Après qu'il ait décidé d'en finir avec lui le manque gigotait souvent et il se forçait à avaler plusieurs verres d'eau pour conjurer l'absence.

Au Mexique, comme dans toute l'Amérique centrale, chaque supermarché, chaque échoppe de rue, chaque "tiendita" de la plus reculée des terres est aux mains du Dieu Sucre !

On trouve partout ces mêmes bombons aux papiers argentés et aux couleurs criardes qui crissent sous les doigts, ces mêmes bouteilles de sodas rouge, jaune, orange, mauve, ces sacs de sucre blanc vendus par kilo. Et dans les rues, dans les sentiers de terre, les rives des fleuves, les bureaux, les cours d'école, les bus, les taxis, d'une manière ou d'une autre et plusieurs fois par jour chacun suce sa substance.

Miguel est guide touristique. Il recrute en ligne les occidentaux qui ne veulent plus voyager en groupe. Peu importe qu'ils passent là où des millions d'autres sont déjà venus, ils veulent être seuls. Pour se sentir uniques. Pour s'imprégner de l'âme des Chiapas. Ils veulent les cascades aux eaux azurs, ils veulent les cités Mayas de Palenque et Toniná, ils veulent le syncrétisme de San Juan de Chamula. Si on est attentionné ils sont agréables et payent cash. De l'argent direct sans intermédiaire.

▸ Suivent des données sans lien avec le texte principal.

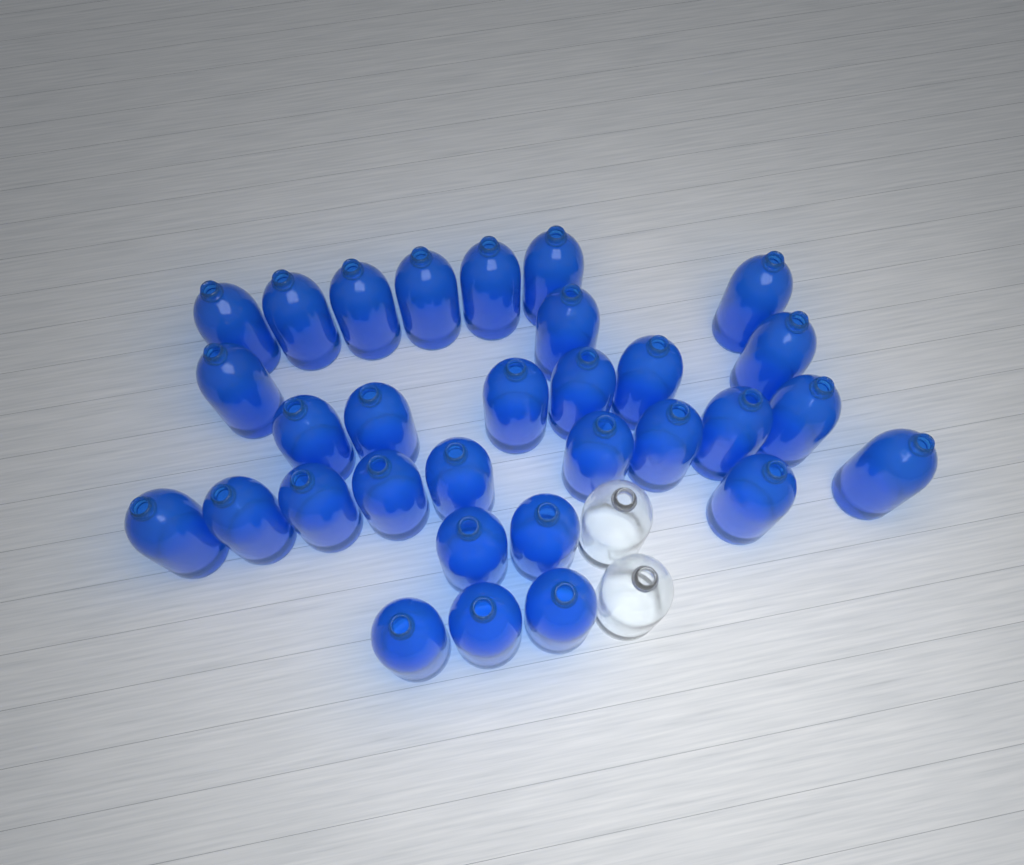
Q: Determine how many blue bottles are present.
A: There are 31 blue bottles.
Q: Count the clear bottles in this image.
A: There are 2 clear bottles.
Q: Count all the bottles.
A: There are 33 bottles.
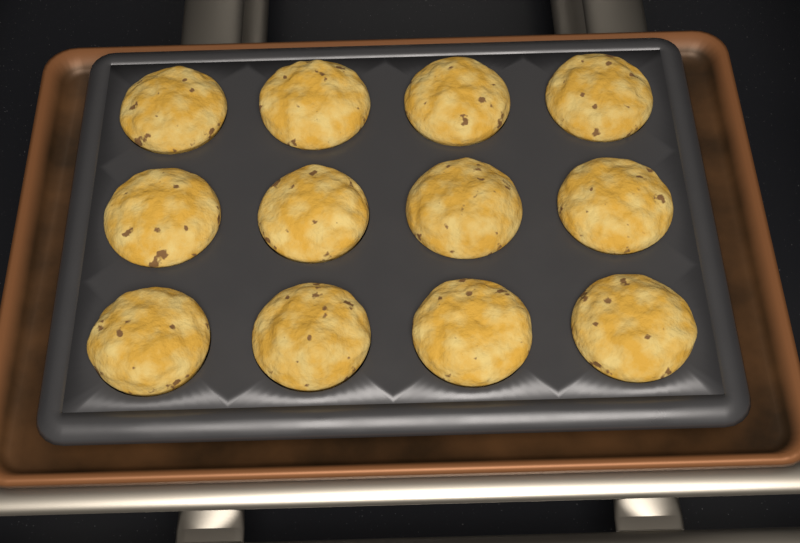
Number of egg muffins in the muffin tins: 12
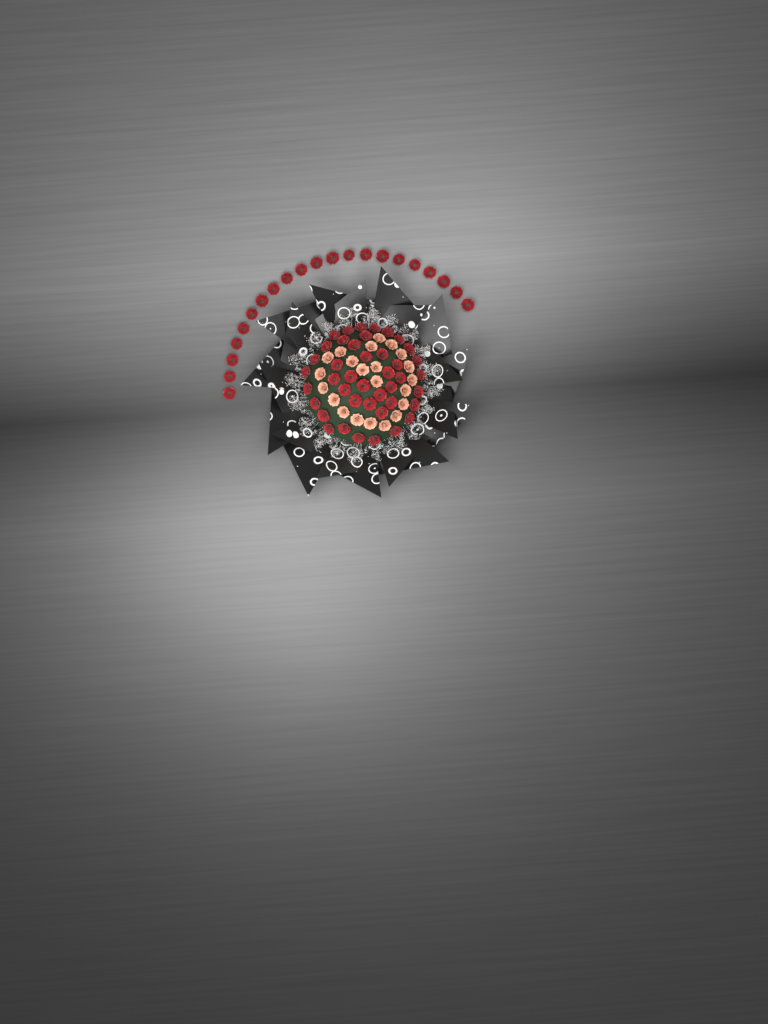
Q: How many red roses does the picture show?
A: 63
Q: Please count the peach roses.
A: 22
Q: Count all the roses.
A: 85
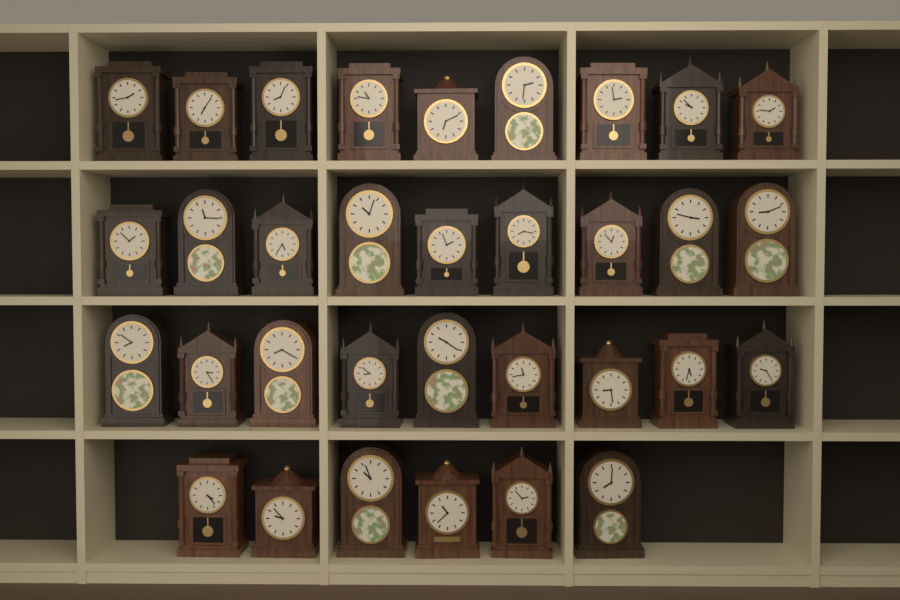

Assis au comptoir en bois d'un des beaux cafés du Zocalo, la place centrale de San Cristobal de las casas, il attend un couple d'américains qu'il doit accompagner à Oventik, une division administrative Zapatiste. Il aime aller chez les Zapatistes d'autant qu'eux ont rompu avec le Dieu Sucre.

Ce qu'ils consomment ils le produisent alors ils n'ont aucun temps pour le superflu. Miguel mange un fruit pour accompagner sa tasse de café. Depuis qu'il ne sucre plus la saveur des aliments lui est revenue. Pas les premières semaines où tout semblait fade. Où il se sentait nerveux. Où il s'endormait plusieurs fois par jour sans raison. Mais il se souvient du moment où le goût est arrivé. Une deuxième naissance ! Tout l'avant lui sembla comme enfermé dans un voile !

Même son attention aux choses changea. Il pouvait lire, parler, manger sans que sa pensée cavalcade en permanence vers un après. Exister redevenait suffisant.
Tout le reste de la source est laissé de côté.